Restate all of the data precisely, omitting nothing.
━━━━
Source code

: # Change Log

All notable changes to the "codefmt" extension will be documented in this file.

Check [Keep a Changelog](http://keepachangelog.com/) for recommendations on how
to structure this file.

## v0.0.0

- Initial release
━━━━
**ANSWER FOR THIS EXERCISE**:
Source code

: # Change Log

All notable changes to the "codefmt" extension will be documented in this file.

Check [Keep a Changelog](http://keepachangelog.com/) for recommendations on how
to structure this file.

## v0.0.0

- Initial release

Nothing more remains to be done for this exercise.